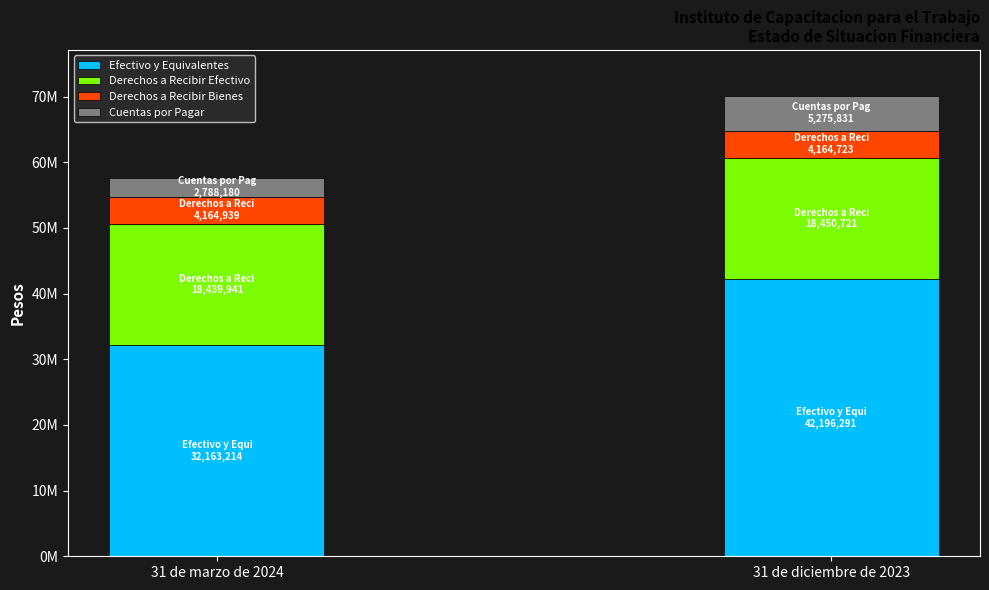

The value of Cuentas por Pagar at 31 de marzo de 2024 is 1422098. True or false?

False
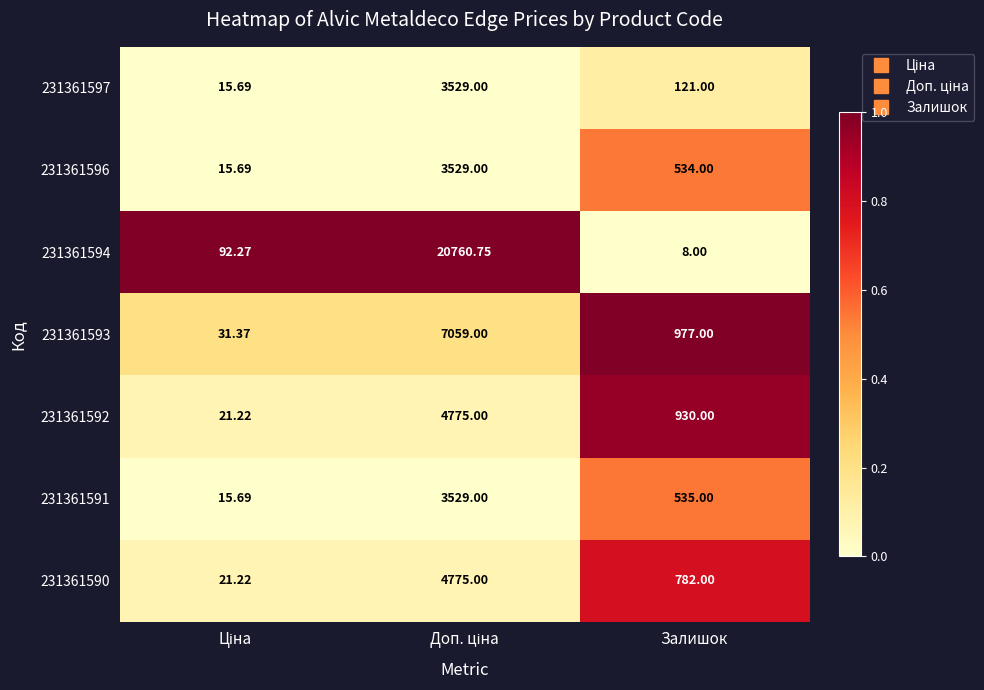

Where is 231361596 nearest to the value 1772?

Залишок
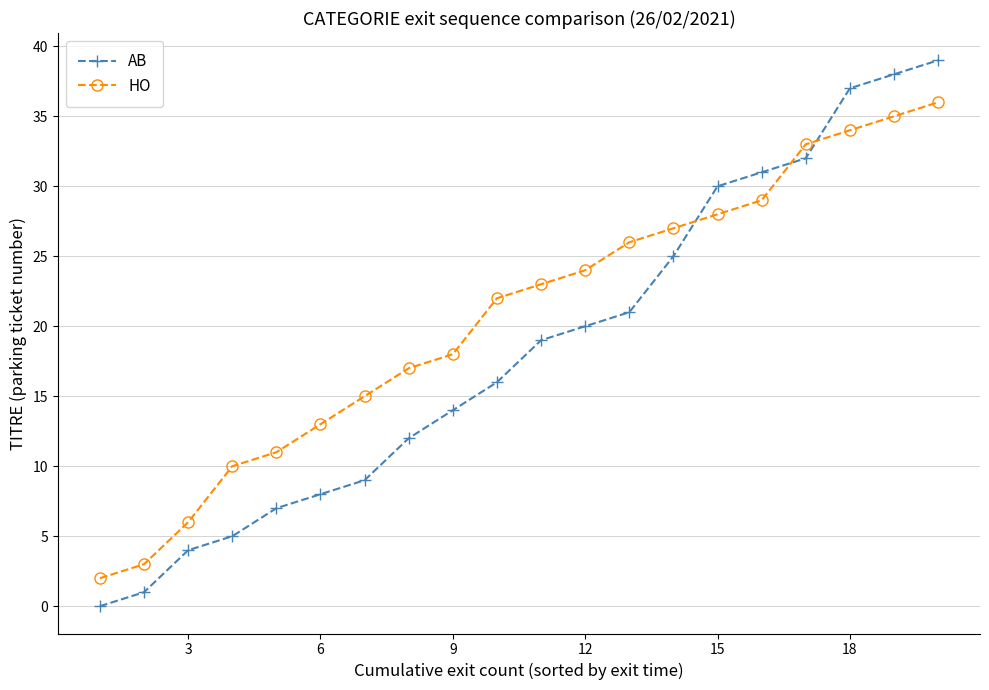

What is the difference between the second highest and second lowest values in the HO series?

32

What is required: Copy out all the records above word for word, leaving out the pictures.

Exercise output:
The value of Cuentas por Pagar at 31 de marzo de 2024 is 1422098. True or false?

False

Where is 231361596 nearest to the value 1772?

Залишок

What is the difference between the second highest and second lowest values in the HO series?

32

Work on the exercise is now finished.